Each year, the University of Miami Miller School of Medicine’s Medical Faculty Association honors Ph.D. students with Best Research Awards. This year, students researching cancer, HIV and cerebral amyloid angiopathy garnered the awards.

“The annual Best Research Awards highlight the powerful and innovative research our Ph.D. students conduct,” said Ana Fiallos, Ph.D., director of career services for the Office of Graduate Studies. “While we can only have four winners, the recognition is a testament to the hard work and creativity our students and faculty show every day.”

Fighting Brain Tumors

Fourth-place awardee Jiaqi Liu studies gliomas, a type of brain tumor, in the Zhai Lab. Her work has shown that the protein NMNAT, an enzyme crucial in the final step of nicotinamide adenine dinucleotide (NAD+) synthesis, plays a significant role in the growth and progression of gliomas.

Experiments with fruit flies which were validated in human glioma cells showed that increased NMNAT activity allowed glial cells with harmful mutations to survive and multiply. This work could offer two advantages. NMNAT could be used as a biomarker to identify patients at high risk for cancer progression. It could also be used as a therapeutic target.

“It’s possible to develop an inhibitor that targets this protein to suppress brain tumors before they become deadly,” said Liu. “We could potentially use such an inhibitor in the brain after surgery to help eliminate residual cancer.”

HIV-Associated Neurocognitive Disorders

Third place went to Oandy Naranjo in the Toborek Lab. Naranjo investigates the consequences of HIV-1 infection and focuses on HIV-associated neurocognitive disorders. He is studying cells in the blood-brain barrier (BBB), called pericytes, that harbors HIV and may contribute to cognitive loss.  

Anti-retroviral drugs do not penetrate the BBB as well as other parts of the body. Infected cells produce viral particles, which generate inflammation. Though HIV patients can live almost normal life spans, this long-term inflammation can have a powerful impact on the brain. Naranjo wants to understand how pericytes behave differently when infected and hopes these insights will lead to treatments.

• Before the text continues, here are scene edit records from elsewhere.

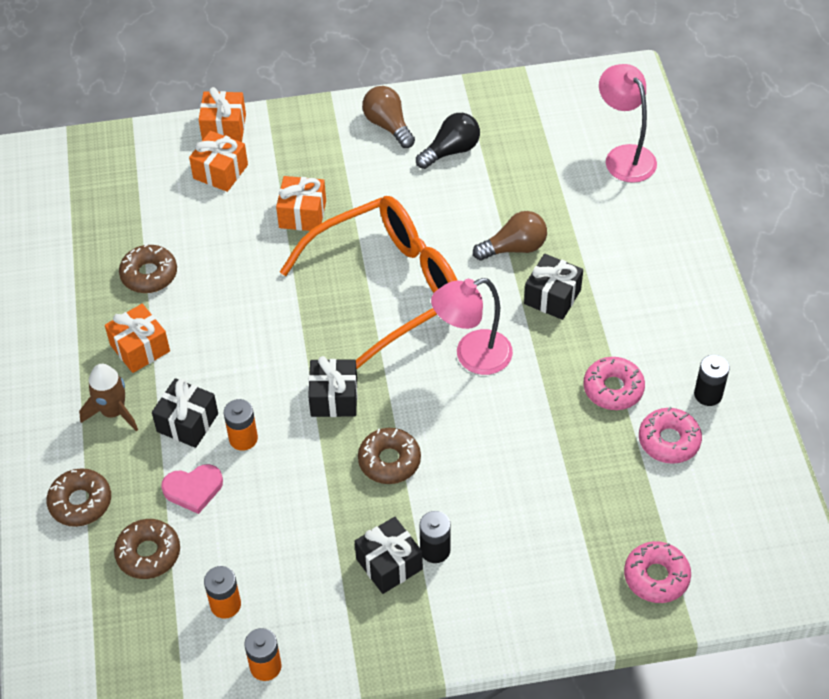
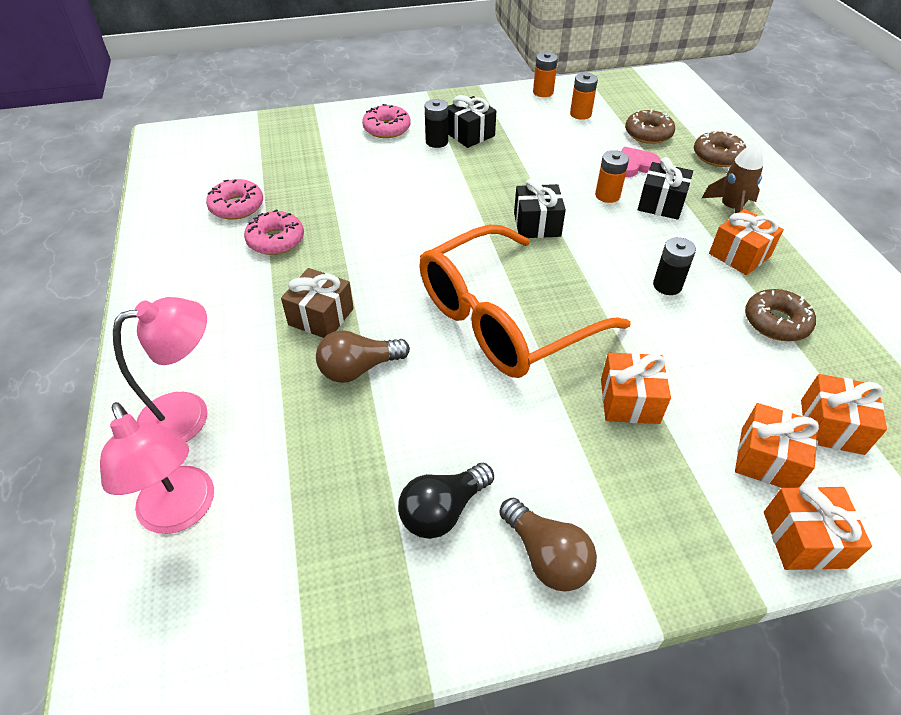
camera: 175 degrees right, 5 degrees down
(160, 190) = (831, 426): none -> orange gift
(389, 461) = (479, 186): brown donut -> none
(472, 356) = (409, 260): pink lamp -> pink lamp (188, 414)
(552, 297) = (321, 316): black gift -> brown gift
(656, 577) = (274, 135): pink donut -> pink donut (387, 128)
(708, 394) = (187, 239): black battery -> black battery (667, 285)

“We created a big database of latent, active and uninfected cells and how they’re different from each other,” said Naranjo. “This could give us insights into how specific genes could be used to treat HIV-associated neurocognitive disorders.”

Cerebral Amyloid Angiopathy

Olivia Osborne, who placed second, also works in the Toborek Lab, studying the molecular mechanisms that affect post-stroke neurogenesis (brain tissue growth) in people with cerebral amyloid angiopathy (CAA). Osborne was awarded an F31 fellowship from the National Institutes of Health to advance her dissertation on “Ischemic Stroke in Cerebral Amyloid Angiopathy: Microvascular Injury and Recovery.”

In CAA, amyloid beta (Aβ) proteins, which have been linked to Alzheimer’s disease, weaken small blood vessels, sometimes causing bleeding. Osborne wants to understand how these mechanisms affect people who have suffered a stroke.

“My central hypothesis is that Aβ accumulation in cerebral vasculature exacerbates ischemic stroke outcomes and delays post-stroke recovery,” said Osborne. “My work focuses on the blood vessels after damage occurs. There’s some sort of dysregulation that might disrupt signaling to other cells in the area and delay recovery. If we can find that signaling pathway, we could potentially target it therapeutically.”

Chronic Lymphocytic Leukemia

Skye Montoya from the Taylor Lab won top Best Research Award honors. She studies mutations in chronic lymphocytic leukemia (CLL), focusing on Bruton’s tyrosine kinase (BTK), an enzyme that drives cancer growth.

Montoya wants to identify small molecules that could regulate BTK and slow or even stop CLL. Cancers have a bad habit of learning how to resist targeted therapies, and Montoya and colleagues are trying to figure out ways to overcome that resistance. Montoya was first author on a recent paper, published in the journal “Science,” that identified previously unknown BTK mutations and showed a potential therapy (NX-2127) could be effective.

“Each BTK mutant we study can cause resistance to multiple BTK inhibitors, which can really limit therapeutic options for patients harboring these mutations,” said Montoya. “We were all excited to see positive responses in both cell lines and patients, regardless of BTK mutational status.”